*** Begin section ***
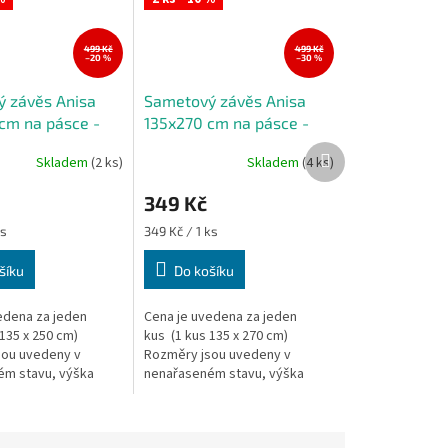
499 Kč
499 Kč
–20 %
–30 %
 závěs Anisa
Sametový závěs Anisa
cm na pásce -
135x270 cm na pásce -
á
růžový
Další
Skladem
(2 ks)
Skladem
(4 ks)
produkt
349 Kč
Měrná
ks
349 Kč / 1 ks
cena:
šíku
Do košíku
edena za jeden
Cena je uvedena za jeden
 135 x 250 cm)
kus (1 kus 135 x 270 cm)
sou uvedeny v
Rozměry jsou uvedeny v
ém stavu, výška
nenařaseném stavu, výška
věsu je měřena v
záclony/závěsu je měřena v
místě.
nejdelším místě.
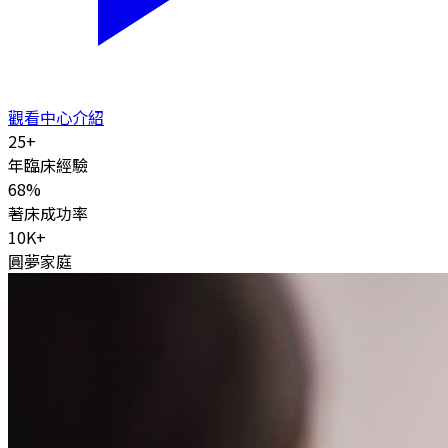
觀看中心介紹
25
+
年臨床經驗
68
%
著床成功率
10K
+
圓夢家庭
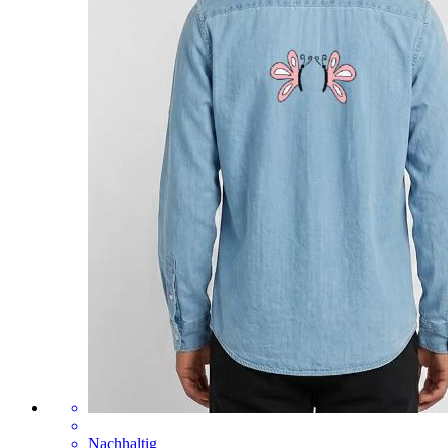
Nachhaltig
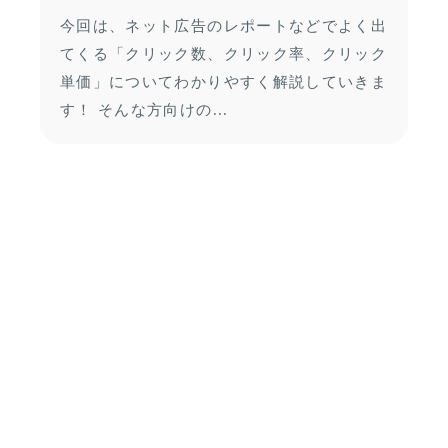
今回は、ネット広告のレポートなどでよく出
てくる「クリック数、クリック率、クリック
単価」についてわかりやすく解説していきま
す！ そんな方向けの...
Webマーケティング
12 min read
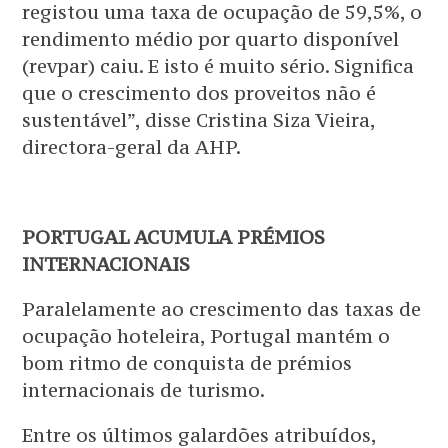
registou uma taxa de ocupação de 59,5%, o
rendimento médio por quarto disponível
(revpar) caiu. E isto é muito sério. Significa
que o crescimento dos proveitos não é
sustentável”, disse Cristina Siza Vieira,
directora-geral da AHP.
PORTUGAL ACUMULA PRÉMIOS
INTERNACIONAIS
Paralelamente ao crescimento das taxas de
ocupação hoteleira, Portugal mantém o
bom ritmo de conquista de prémios
internacionais de turismo.
Entre os últimos galardões atribuídos,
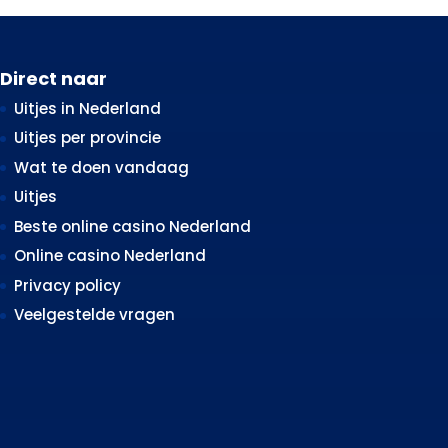
Direct naar
Uitjes in Nederland
Uitjes per provincie
Wat te doen vandaag
Uitjes
Beste online casino Nederland
Online casino Nederland
Privacy policy
Veelgestelde vragen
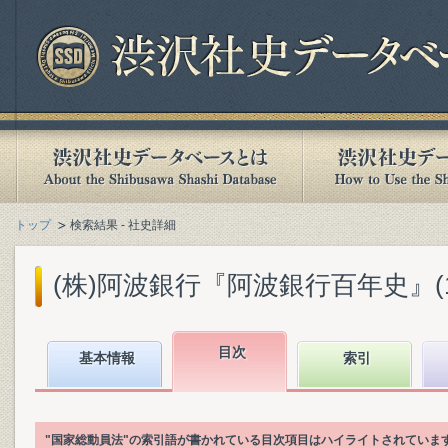
トップ
検索結果 - 社史詳細
(株)阿波銀行『阿波銀行百年史』(199
目次
基本情報
索引
"国家総動員法"の索引語が書かれている目次項目はハイライトされていま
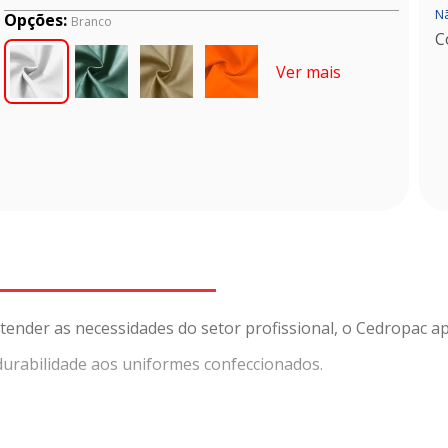
Nã
Opções:
Branco
C
Ver mais
tender as necessidades do setor profissional, o Cedropac apr
 durabilidade aos uniformes confeccionados.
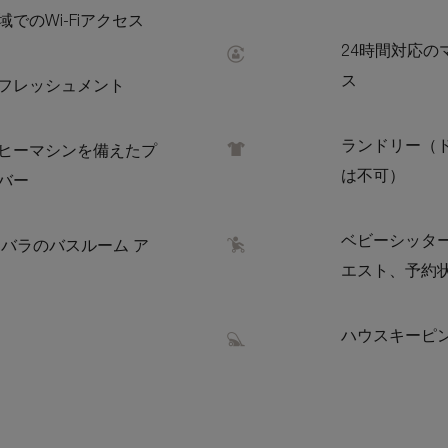
でのWi-Fiアクセス
24時間対応の
ス
フレッシュメント
ランドリー（
ヒーマシンを備えたプ
は不可）
バー
ベビーシッタ
ンバラのバスルーム ア
エスト、予約
ハウスキーピ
*** End section ***
- _EXERCISE OBJECTIVE_
Copy all the entries word for word. Omit any pictures.

- _THE ANSWER_
499 Kč
499 Kč
–20 %
–30 %
 závěs Anisa
Sametový závěs Anisa
cm na pásce -
135x270 cm na pásce -
á
růžový
Další
Skladem
(2 ks)
Skladem
(4 ks)
produkt
349 Kč
Měrná
ks
349 Kč / 1 ks
cena:
šíku
Do košíku
edena za jeden
Cena je uvedena za jeden
 135 x 250 cm)
kus (1 kus 135 x 270 cm)
sou uvedeny v
Rozměry jsou uvedeny v
ém stavu, výška
nenařaseném stavu, výška
věsu je měřena v
záclony/závěsu je měřena v
místě.
nejdelším místě.
觀看中心介紹
25
+
年臨床經驗
68
%
著床成功率
10K
+
圓夢家庭
Nachhaltig
今回は、ネット広告のレポートなどでよく出
てくる「クリック数、クリック率、クリック
単価」についてわかりやすく解説していきま
す！ そんな方向けの...
Webマーケティング
12 min read
registou uma taxa de ocupação de 59,5%, o
rendimento médio por quarto disponível
(revpar) caiu. E isto é muito sério. Significa
que o crescimento dos proveitos não é
sustentável”, disse Cristina Siza Vieira,
directora-geral da AHP.
PORTUGAL ACUMULA PRÉMIOS
INTERNACIONAIS
Paralelamente ao crescimento das taxas de
ocupação hoteleira, Portugal mantém o
bom ritmo de conquista de prémios
internacionais de turismo.
Entre os últimos galardões atribuídos,
Direct naar
Uitjes in Nederland
Uitjes per provincie
Wat te doen vandaag
Uitjes
Beste online casino Nederland
Online casino Nederland
Privacy policy
Veelgestelde vragen
トップ
検索結果 - 社史詳細
(株)阿波銀行『阿波銀行百年史』(199
目次
基本情報
索引
"国家総動員法"の索引語が書かれている目次項目はハイライトされていま
Nã
Opções:
Branco
C
Ver mais
tender as necessidades do setor profissional, o Cedropac apr
 durabilidade aos uniformes confeccionados.
でのWi-Fiアクセス
24時間対応の
ス
フレッシュメント
ランドリー（
ヒーマシンを備えたプ
は不可）
バー
ベビーシッタ
ンバラのバスルーム ア
エスト、予約
ハウスキーピ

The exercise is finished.